══ Document text ══

WASHINGTON, Dec 14 (Reuters) - President-elect Donald Trump's transition team on Wednesday disavowed a survey sent to the U.S. Department of Energy that requested the names of people working on climate change in the agency.
"The questionnaire was not authorized or part of our standard protocol," Trump spokesman Sean Spicer said. "The person who sent it has been properly counseled."
Spicer declined to comment further on the team's protocols.
The survey of 74 questions, which the Energy Department received last Tuesday, asked for the names of workers and contractors who had attended U.N. climate meetings. It also asked for the names of those who had attended meetings on the social cost of carbon, a metric that federal agencies use in formulating regulations on the energy business.
The department had balked at the survey this week, saying it would not comply. "We are going to respect the professional and scientific integrity and independence of our employees at our labs and across our department," department spokesman Eben Burnham-Snyder said on Tuesday.
"We will be forthcoming with all publicly available information with the transition team. We will not be providing any individual names to the transition team."
The survey had also asked for a list of all the professional society memberships that workers at the department's 17 laboratories belong to.

═══

▶ **Request**: Can you summarize the news report on the Energy Department survey in two sentences? This report is all you need; the material after it plays no part.

══ Information shown ══

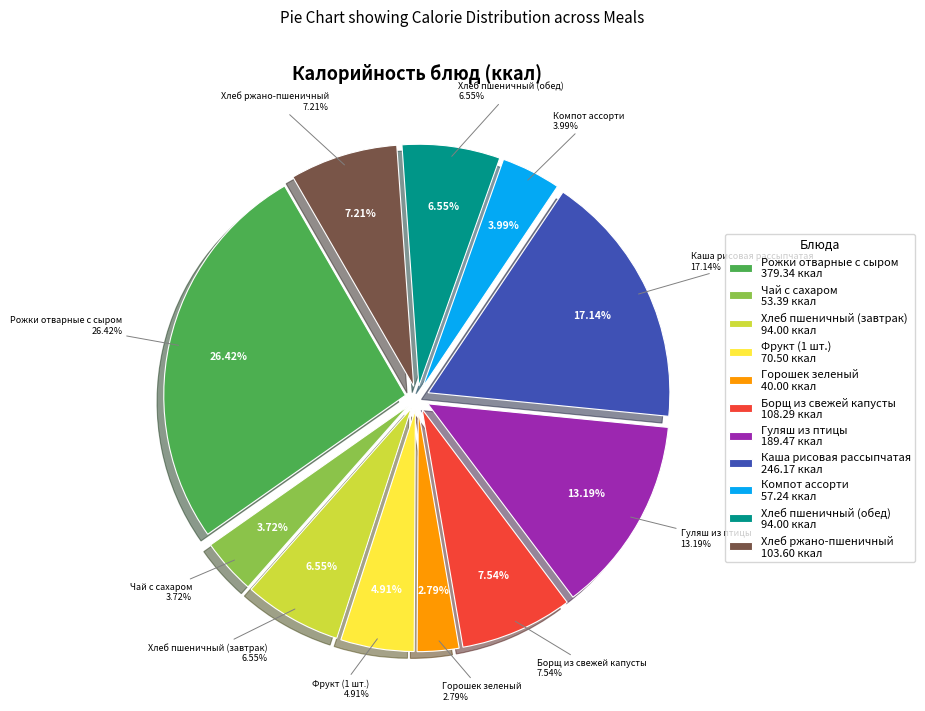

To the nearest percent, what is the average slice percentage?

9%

═══

▶ **Expected answer**: President-elect Donald Trump's transition team disavowed a 74-question survey sent to the U.S. Department of Energy that asked for the names of workers and contractors who had attended U.N. climate meetings and meetings on the social cost of carbon. Spokesman Sean Spicer said the questionnaire was not authorized and its sender had been counseled, while the department had already said it would not provide any individual names.